Première constatation dès les premières écoutes de Lovage : il n’y a pas de rupture stylistique réelle dans la musique de Timber Timbre (Taylor Kirk pourtant entouré de nouveaux musiciens), on retrouve dans les chansons ce même sentiment de dépression latente, mais indéniablement « romantique », accentuée par la voix de baryton de Taylor. Et on a à nouveau notre content de mélodies magnifiques posées sur des atmosphères fantomatiques, planantes, qui caressent dans le sens du poil notre goût pour un abandon très cinématographique. On pourrait à nouveau se plaindre – mais mollement – qu’une grande partie des titres de Lovage sont d’une telle « évidence », d’une telle facilité – mélodies simplissimes, paroles de plus en plus répétitives (« No I can’t stop eating sugar / No I can’t stop so I won’t stop / Why should I? » – Non, je ne peux pas arrêter de manger du sucre / Non, je ne peux pas arrêter, donc je ne m’arrêterai pas / Pourquoi devrais-je le faire ? sur Sugar Land, le très, très long final de Ask The Community avec ses « Isn’t it nice to feel better? » – N’est-ce pas agréable de se sentir mieux ?, le même procédé répété à la fin du magnifique Stops…) , production terriblement confortable – que Timber Timbre représente désormais une sorte de degré zéro de l’originalité, remplacée par un savoir-faire imparable.

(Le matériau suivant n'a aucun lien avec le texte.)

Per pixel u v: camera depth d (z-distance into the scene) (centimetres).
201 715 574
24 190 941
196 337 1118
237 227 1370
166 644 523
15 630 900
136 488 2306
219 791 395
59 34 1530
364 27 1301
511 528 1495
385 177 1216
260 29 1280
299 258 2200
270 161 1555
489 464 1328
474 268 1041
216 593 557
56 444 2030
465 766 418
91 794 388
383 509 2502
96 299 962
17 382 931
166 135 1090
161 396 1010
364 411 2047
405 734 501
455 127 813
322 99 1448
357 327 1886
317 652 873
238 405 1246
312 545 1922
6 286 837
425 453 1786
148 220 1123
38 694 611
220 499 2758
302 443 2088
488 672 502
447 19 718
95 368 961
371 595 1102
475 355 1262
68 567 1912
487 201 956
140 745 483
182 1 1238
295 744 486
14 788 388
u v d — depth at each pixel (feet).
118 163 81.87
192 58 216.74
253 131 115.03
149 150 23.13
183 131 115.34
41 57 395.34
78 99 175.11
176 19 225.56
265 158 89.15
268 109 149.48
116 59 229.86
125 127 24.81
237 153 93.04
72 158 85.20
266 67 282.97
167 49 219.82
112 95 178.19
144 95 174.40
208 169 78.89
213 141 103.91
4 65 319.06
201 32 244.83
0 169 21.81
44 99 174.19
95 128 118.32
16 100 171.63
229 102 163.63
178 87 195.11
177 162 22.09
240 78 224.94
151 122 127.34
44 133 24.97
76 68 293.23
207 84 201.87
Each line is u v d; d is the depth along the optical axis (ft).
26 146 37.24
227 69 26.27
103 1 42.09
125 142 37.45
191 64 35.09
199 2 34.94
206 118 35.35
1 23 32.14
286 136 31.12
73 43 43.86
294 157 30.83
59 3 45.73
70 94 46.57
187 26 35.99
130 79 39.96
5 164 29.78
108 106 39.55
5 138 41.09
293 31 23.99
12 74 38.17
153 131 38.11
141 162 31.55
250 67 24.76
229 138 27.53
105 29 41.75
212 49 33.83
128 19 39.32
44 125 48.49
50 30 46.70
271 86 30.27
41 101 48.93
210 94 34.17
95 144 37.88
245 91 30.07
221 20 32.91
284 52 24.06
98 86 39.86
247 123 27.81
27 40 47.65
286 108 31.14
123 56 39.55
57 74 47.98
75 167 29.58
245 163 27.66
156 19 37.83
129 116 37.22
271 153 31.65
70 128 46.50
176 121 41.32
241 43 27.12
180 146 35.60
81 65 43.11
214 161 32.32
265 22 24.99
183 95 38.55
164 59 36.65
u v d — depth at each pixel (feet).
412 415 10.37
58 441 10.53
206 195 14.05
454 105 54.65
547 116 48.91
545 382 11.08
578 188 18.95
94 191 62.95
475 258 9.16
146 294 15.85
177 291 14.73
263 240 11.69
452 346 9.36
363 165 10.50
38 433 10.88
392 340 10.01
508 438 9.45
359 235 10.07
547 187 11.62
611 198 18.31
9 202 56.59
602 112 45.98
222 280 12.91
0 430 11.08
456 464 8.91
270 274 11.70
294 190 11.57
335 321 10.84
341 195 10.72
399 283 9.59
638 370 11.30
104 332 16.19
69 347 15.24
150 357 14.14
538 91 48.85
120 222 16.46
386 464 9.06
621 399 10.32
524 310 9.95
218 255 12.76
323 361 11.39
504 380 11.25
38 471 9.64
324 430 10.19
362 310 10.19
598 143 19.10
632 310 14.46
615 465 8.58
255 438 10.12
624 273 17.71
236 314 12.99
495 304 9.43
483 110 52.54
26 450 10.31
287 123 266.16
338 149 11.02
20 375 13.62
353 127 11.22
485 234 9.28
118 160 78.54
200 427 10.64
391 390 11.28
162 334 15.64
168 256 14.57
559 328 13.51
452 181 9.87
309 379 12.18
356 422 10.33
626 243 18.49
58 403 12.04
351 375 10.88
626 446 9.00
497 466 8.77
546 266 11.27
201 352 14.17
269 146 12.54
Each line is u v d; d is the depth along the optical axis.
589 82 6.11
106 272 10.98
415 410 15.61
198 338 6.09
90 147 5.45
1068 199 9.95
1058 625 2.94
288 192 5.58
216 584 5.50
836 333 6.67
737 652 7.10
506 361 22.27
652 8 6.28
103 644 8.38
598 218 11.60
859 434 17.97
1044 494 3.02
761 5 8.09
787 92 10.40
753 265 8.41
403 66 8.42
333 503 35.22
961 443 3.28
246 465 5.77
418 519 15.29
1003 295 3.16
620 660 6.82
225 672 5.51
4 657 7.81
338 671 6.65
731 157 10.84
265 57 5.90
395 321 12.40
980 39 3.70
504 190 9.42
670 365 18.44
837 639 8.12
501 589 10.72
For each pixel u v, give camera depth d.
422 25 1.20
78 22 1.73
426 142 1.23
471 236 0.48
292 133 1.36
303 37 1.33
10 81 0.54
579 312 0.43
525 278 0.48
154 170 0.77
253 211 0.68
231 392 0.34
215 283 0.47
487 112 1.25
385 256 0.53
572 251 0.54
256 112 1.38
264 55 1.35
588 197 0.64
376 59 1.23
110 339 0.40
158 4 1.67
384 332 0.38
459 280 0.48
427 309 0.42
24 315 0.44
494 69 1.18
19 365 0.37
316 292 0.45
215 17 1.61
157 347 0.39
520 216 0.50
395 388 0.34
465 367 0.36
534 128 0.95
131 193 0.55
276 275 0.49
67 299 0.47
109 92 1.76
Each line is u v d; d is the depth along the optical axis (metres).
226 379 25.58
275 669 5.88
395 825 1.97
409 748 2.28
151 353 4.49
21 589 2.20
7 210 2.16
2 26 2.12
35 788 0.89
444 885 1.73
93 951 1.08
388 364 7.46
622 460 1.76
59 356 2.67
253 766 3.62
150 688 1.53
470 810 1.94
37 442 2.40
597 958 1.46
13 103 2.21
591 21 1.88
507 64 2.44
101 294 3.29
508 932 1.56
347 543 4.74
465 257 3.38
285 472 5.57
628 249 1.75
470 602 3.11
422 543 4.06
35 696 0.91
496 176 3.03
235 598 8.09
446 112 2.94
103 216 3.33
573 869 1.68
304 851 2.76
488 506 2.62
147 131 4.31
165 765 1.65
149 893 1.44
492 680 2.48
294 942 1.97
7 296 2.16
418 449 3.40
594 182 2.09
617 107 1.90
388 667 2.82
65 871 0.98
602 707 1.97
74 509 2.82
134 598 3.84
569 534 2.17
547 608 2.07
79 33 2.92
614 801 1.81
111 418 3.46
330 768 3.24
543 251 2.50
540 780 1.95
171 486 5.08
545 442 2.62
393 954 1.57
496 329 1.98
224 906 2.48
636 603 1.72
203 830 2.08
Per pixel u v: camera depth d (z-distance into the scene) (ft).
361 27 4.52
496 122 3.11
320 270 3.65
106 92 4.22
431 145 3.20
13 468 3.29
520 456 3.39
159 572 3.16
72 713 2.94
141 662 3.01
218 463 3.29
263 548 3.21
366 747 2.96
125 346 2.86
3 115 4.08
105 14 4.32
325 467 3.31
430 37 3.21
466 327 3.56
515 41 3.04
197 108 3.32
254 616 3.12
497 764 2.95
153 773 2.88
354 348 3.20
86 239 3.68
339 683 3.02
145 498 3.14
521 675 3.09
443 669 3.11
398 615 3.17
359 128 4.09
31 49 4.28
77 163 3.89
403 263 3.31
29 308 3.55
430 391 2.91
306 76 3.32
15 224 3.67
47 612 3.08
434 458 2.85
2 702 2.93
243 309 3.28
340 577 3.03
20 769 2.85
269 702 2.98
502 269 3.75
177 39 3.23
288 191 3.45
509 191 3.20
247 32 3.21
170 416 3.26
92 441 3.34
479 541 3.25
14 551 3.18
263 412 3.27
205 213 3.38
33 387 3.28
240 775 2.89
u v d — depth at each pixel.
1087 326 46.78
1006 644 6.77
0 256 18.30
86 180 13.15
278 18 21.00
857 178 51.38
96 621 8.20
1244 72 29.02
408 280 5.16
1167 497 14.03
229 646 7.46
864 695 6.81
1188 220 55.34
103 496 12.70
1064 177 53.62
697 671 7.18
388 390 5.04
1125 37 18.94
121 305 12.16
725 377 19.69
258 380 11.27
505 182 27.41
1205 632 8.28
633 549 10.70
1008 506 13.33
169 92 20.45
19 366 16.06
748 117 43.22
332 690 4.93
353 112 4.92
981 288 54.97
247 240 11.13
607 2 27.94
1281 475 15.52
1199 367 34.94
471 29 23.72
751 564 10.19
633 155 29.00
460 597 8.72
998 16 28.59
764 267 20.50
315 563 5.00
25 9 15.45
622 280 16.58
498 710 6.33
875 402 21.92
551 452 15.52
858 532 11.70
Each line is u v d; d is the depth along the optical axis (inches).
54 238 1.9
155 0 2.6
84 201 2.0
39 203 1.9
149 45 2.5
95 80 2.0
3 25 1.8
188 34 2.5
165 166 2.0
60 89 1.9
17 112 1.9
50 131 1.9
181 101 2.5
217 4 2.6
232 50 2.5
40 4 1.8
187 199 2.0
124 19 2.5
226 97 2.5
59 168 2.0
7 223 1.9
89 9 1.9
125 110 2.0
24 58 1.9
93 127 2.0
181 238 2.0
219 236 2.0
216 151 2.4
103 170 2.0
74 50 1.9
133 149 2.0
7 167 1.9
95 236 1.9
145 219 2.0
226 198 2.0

Mais, si l’album dépasse à peine les trente minutes – ce qui nous va bien, puisque cette brièveté nous évite le remplissage de nombreux disques actuels -, on y trouve heureusement quelques déviations bienvenues au canon de Timber Timbre. Mystery Street adopte un style piano-bar presque allègre, accentué par des chœurs féminins « à la Cohen« . Confessions of Dr. Woo est probablement l’une des meilleures imitations du Lou Reed de Perfect Day jamais réalisées, avant de bifurquer a mi-course vers une pièce expérimentale abstraite. 800 Pristine Corpses est sans doute le morceau le plus étonnant de l’album, même s’il confirme les ambitions « Bande Originale de films » de Taylor Kirk : il s’agit d’un pur instrumental, une pièce classique au piano, pas très loin du travail de Yann Tiersen. Et on notera les passages bruitistes à la fin de Sugar Land ou inhérents à la structure de Holy Motors.. Un Holy Motors qui n’est pas un hommage à Leos Carax, mais au poète punk britannique, John Cooper Clarke, et s’avère par ailleurs potentiellement le plus grand titre du disque, avec son piano enfantin et son texte hanté : « For the blacklisted and hated / For the excommunicated / Sworn never to return / But before soon you will learn / You were lost you were home / Now you have a place to roam / I am lost I am found / Evidently chickentown » (A ceux qui figurent sur la liste noire et qui sont détestés / Aux excommuniés / Qui ont juré de ne jamais revenir / Mais d’ici peu, vous l’apprendrez / Vous étiez perdu, vous étiez chez vous / Maintenant vous avez un endroit où errer / Je suis perdu, je suis retrouvé / De toute évidence, Chickentown)…
Lovage ne sera certainement pas l’album de l’année 2023, mais il nous apporte des nouvelles relativement bonnes du talent de Taylor Kirk, tout en garantissant à son auditeur le merveilleux confort d’une sorte de cocon atmosphérique et mélodique à la fois. C’était sans doute le mieux que l’on pouvait espérer.